Snooper accessed medical records of ex-spouse, 34 others

Another medical snooping case has arisen in Saskatchewan, this time involving a Regina hospital worker who looked up sensitive records of an ex-spouse and 34 other people.

The case, which came to light after a female patient complained, was described in a report by the Saskatchewan privacy and information commissioner posted this week to the Canlii legal database.

In total, 97 records of 35 people were accessed by the employee, who did not have a job-related reason for going into the files.

"The employee is a medical lab assistant in the phlebotomy unit of the Regina General Hospital," the Aug. 17 report said.

"The employee inappropriately accessed personal health information such as medical record number (MRN), patient name, lab orders and ordering physician of the employee's relatives and former spouse among others."

The commissioner, Ron Kruzeniski, was critical of the way Regina Qu'Appelle handled the case, saying it didn't properly contain the privacy breach in a timely fashion.

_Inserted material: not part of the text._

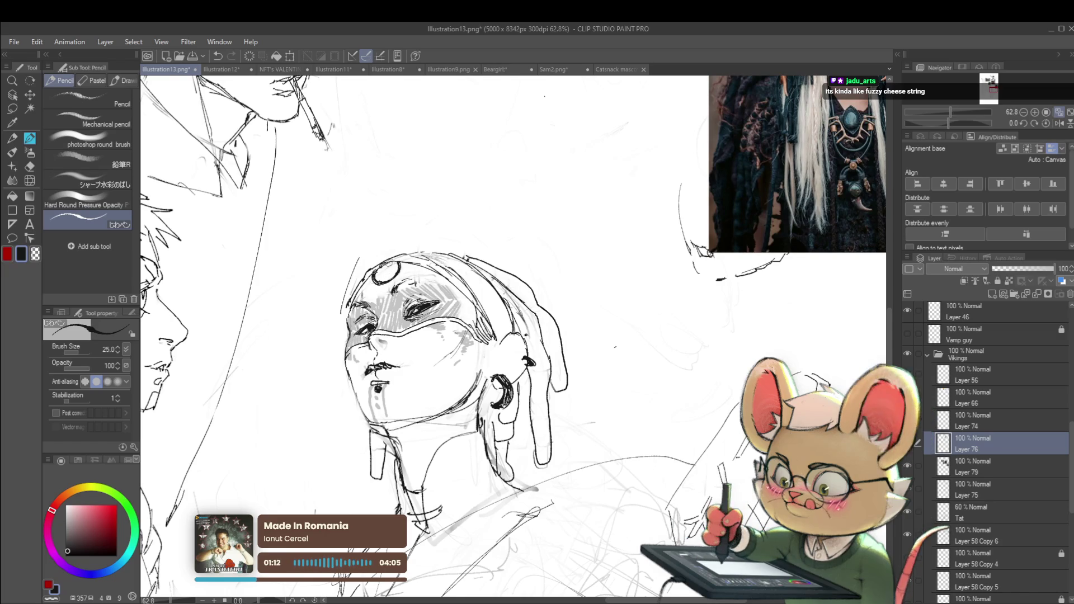
scroll(446, 267, down, 5)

As well, the health region waited more than five months to alert patients that someone had been snooping on their records, his report said.

He's telling the health region to tighten up its procedures and do a better job training employees about privacy issues.

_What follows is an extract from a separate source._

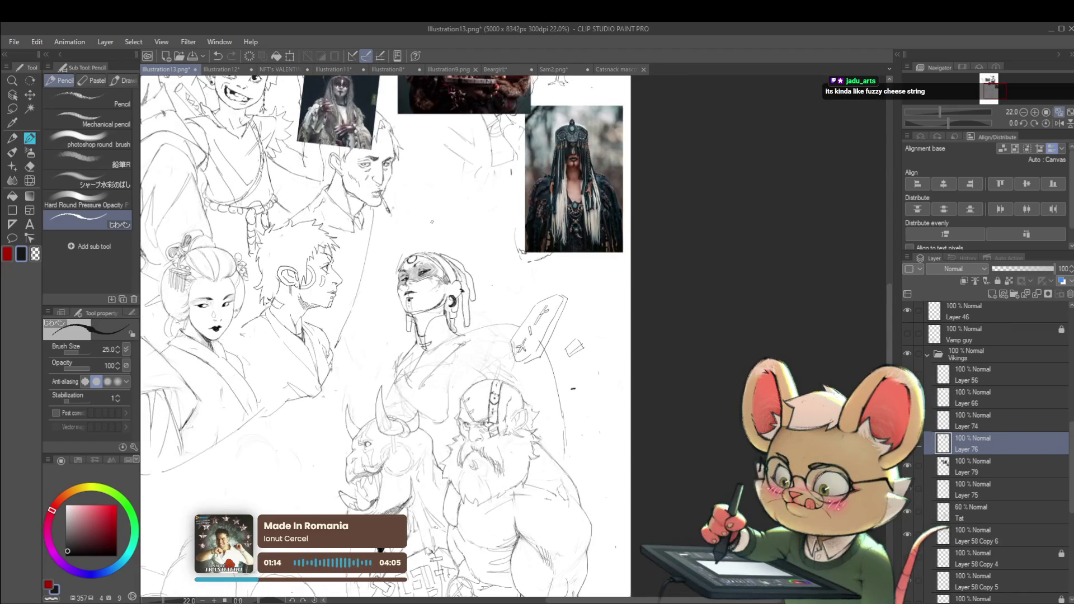
key(h)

He gave the region credit for proactively reporting the privacy breaches to his office, however.

Meanwhile, the employee is on a leave of absence and hasn't been disciplined yet. There's no word on why the employee was snooping into the files.

Once the employee returns, there will be an interview and "corrective measures" will be discussed, the health district told the commissioner's office.

The case is one of a number of medical privacy breaches that have come to Kruzeniski's attention in recent months.

Earlier this year, an employee of the Heartland Regional Health Authority who snooped on more than 900 patient records learned she would not be getting her job back.

In May, provincial legislators toughened up the laws surrounding health record privacy in response to some serious breaches.